Béatrice, 48 ans, est inquiète pour son mari qui présente tous les signes de la crise de la quarantaine: «Plutôt casanier de nature, il me dit avoir à nouveau envie de sortir, de rencontrer de nouvelles personnes […]. Le plus inquiétant, c’est qu’il se refait une garde-robe, lui qui ne prenait jamais soin de lui.»
«Mon mari et moi sommes en plein dedans, partage Françoise, 37 ans. Nous nous sommes rencontrés à l’adolescence, nous avons tout fait trop vite, hormis les enfants. Cet été, j’ai perdu mon papa, et après presque 19 ans d’amour fusionnel, j’ai commencé à sentir le désintérêt de mon mari. Jusqu’au jour où c’était trop, je lui ai demandé s’il y avait quelqu’un d’autre. Il m’a répondu qu’il était tombé amoureux d’une intérimaire et que c’était réciproque, mais qu’il ne se passerait rien tant que moi et la copine de cette fille ne serions pas au courant. L’occasion faite, il m’a annoncé être fou d’elle et qu’il me quittait.»

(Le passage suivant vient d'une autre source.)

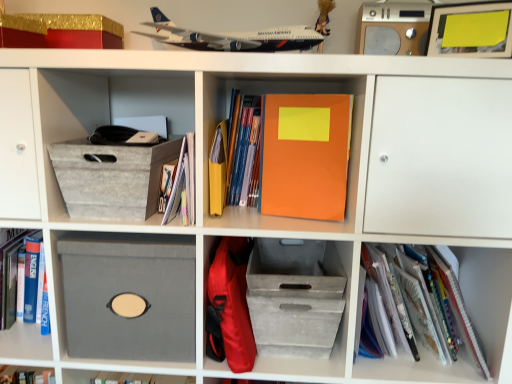
Question: Is white plastic airplane at upper center inside or outside of matte blue book at center, the second book when ordered from left to right?

Choices:
 (A) outside
 (B) inside

Answer: (A)

Question: In the image, is white plastic airplane at upper center on the left side or the right side of matte blue book at center, the second book when ordered from left to right?

Choices:
 (A) left
 (B) right

Answer: (A)

Question: Estimate the real-world distances between objects in this image. Which object is farther from the matte blue book at center, which is counted as the second book, starting from the right?

Choices:
 (A) matte gray storage bin at center
 (B) orange matte notebook at center, the 1th paperback book when ordered from right to left
 (C) white plastic airplane at upper center
 (D) gray fabric box at lower left, acting as the 2th cardboard box starting from the top
 (E) matte yellow paper at center, the 2th paperback book positioned from the right

Answer: (A)

Question: Estimate the real-world distances between objects in this image. Which object is closer to the white plastic airplane at upper center?

Choices:
 (A) matte yellow paper at center, the 2th paperback book positioned from the right
 (B) matte blue book at center, which is counted as the second book, starting from the right
 (C) orange matte notebook at center, which ranks as the second paperback book in left-to-right order
 (D) silver metallic speaker at upper right
 (E) gold/red cardboard box at upper left

Answer: (C)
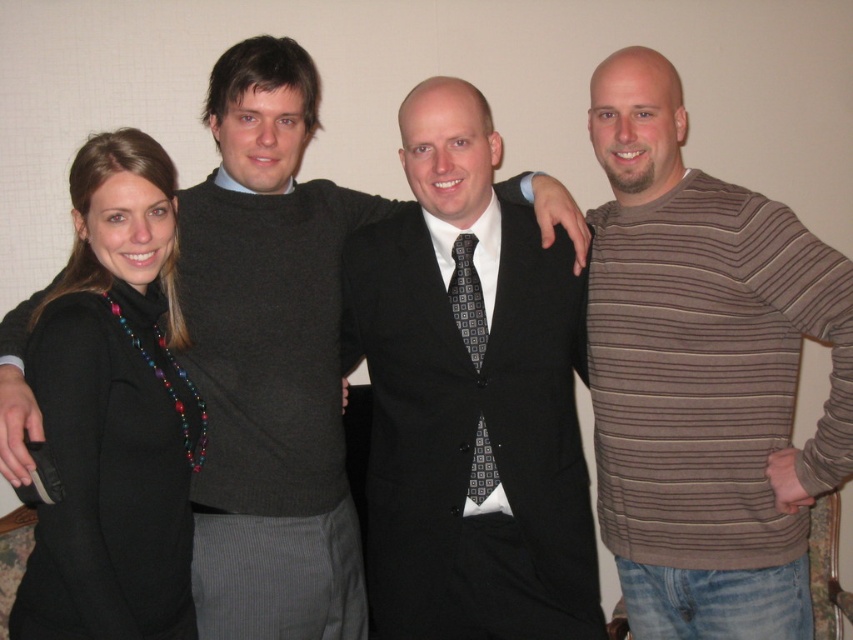
Question: Which object appears farthest from the camera in this image?

Choices:
 (A) black matte coat at left
 (B) matte black suit at center
 (C) brown striped sweater at right

Answer: (B)

Question: Can you confirm if black matte coat at left is wider than black textured tie at center?

Choices:
 (A) yes
 (B) no

Answer: (A)

Question: Can you confirm if matte black suit at center is positioned to the right of black matte coat at left?

Choices:
 (A) no
 (B) yes

Answer: (B)

Question: Which of the following is the closest to the observer?

Choices:
 (A) (437, 365)
 (B) (225, 513)
 (C) (834, 273)

Answer: (C)

Question: Is brown striped sweater at right positioned in front of black sweater at left?

Choices:
 (A) no
 (B) yes

Answer: (B)

Question: Which object appears farthest from the camera in this image?

Choices:
 (A) matte black suit at center
 (B) brown striped sweater at right
 (C) black sweater at left

Answer: (C)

«Je suis clairement en pleine crise de la quarantaine, admet Charles, 41 ans. Après 21 ans de vie commune, je ne me sentais plus désirable depuis plusieurs années et le sexe était très occasionnel. J’aimais ma femme et nous avons eu plusieurs discussions, initiées par moi, à propos de nos problèmes affectifs et sexuels. Mais après plusieurs années de discussions sans aucun résultat, j’ai décidé de la quitter. J’ai beaucoup réfléchi sur ma vie et sur ce que je veux pour ce qu’il en reste». (1)
50%
environ des adultes de plus de 50 ans affirment avoir vécu une crise de la quarantaine, selon plusieurs études.

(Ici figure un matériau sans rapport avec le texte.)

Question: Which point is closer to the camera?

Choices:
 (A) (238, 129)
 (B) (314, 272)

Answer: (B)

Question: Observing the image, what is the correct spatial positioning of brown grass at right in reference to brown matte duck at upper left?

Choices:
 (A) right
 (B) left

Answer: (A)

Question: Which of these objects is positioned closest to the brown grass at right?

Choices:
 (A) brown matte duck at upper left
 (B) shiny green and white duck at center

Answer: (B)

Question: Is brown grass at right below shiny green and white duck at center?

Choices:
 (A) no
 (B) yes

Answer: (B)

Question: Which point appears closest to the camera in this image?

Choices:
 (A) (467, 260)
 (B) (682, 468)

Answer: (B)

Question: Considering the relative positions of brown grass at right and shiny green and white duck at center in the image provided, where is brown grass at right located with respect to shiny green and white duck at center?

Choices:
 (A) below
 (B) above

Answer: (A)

Les implants capillaires au vent
La crise de la quarantaine, dans l’imaginaire collectif, c’est ce père de famille qui part avec la jeune assistante ou qui décide soudainement de se mettre à la batterie, cette top manageuse qui plaque tout pour ouvrir une boulangerie, ce couple qui décide de partir faire le tour du monde à la voile, cette femme qui entame une thérapie alors qu’«elle a tout pour être heureuse»…
Dans la réalité, les situations vécues sont plus complexes et nuancées, et il est malaisé de distinguer qui «fait» sa crise de la quarantaine ou qui traverse simplement une période de réflexion profonde. Encore faut-il s’accorder sur ce qu’est la crise de la quarantaine et ce à quoi elle fait exactement référence. «Remise en question de l’identité et de l’existence», «processus de transition psychologique», «sentiments d’insatisfaction ou de lassitude», «doute de soi»… Les définitions décrivent globalement les mêmes symptômes, similaires ou proches de ceux de la dépression ou du burnout, à la différence près qu’ils surviendraient à un moment charnière de la vie. Le concept n’a d’ailleurs qu’une validité scientifique limitée et ne fait pas l’unanimité parmi les psychologues et les thérapeutes. Aux Etats-Unis, le programme Midus (Midlife in the United States), qui porte sur plus de 100.000 personnes, a montré que moins de 10% de la population dit vivre une baisse de satisfaction majeure à cette période de la vie.
«A 40 ans, on entre dans une phase de maturité. C’est l’âge auquel on porte un regard sur ce qui a été accompli, et ce à quoi on a dû renoncer.»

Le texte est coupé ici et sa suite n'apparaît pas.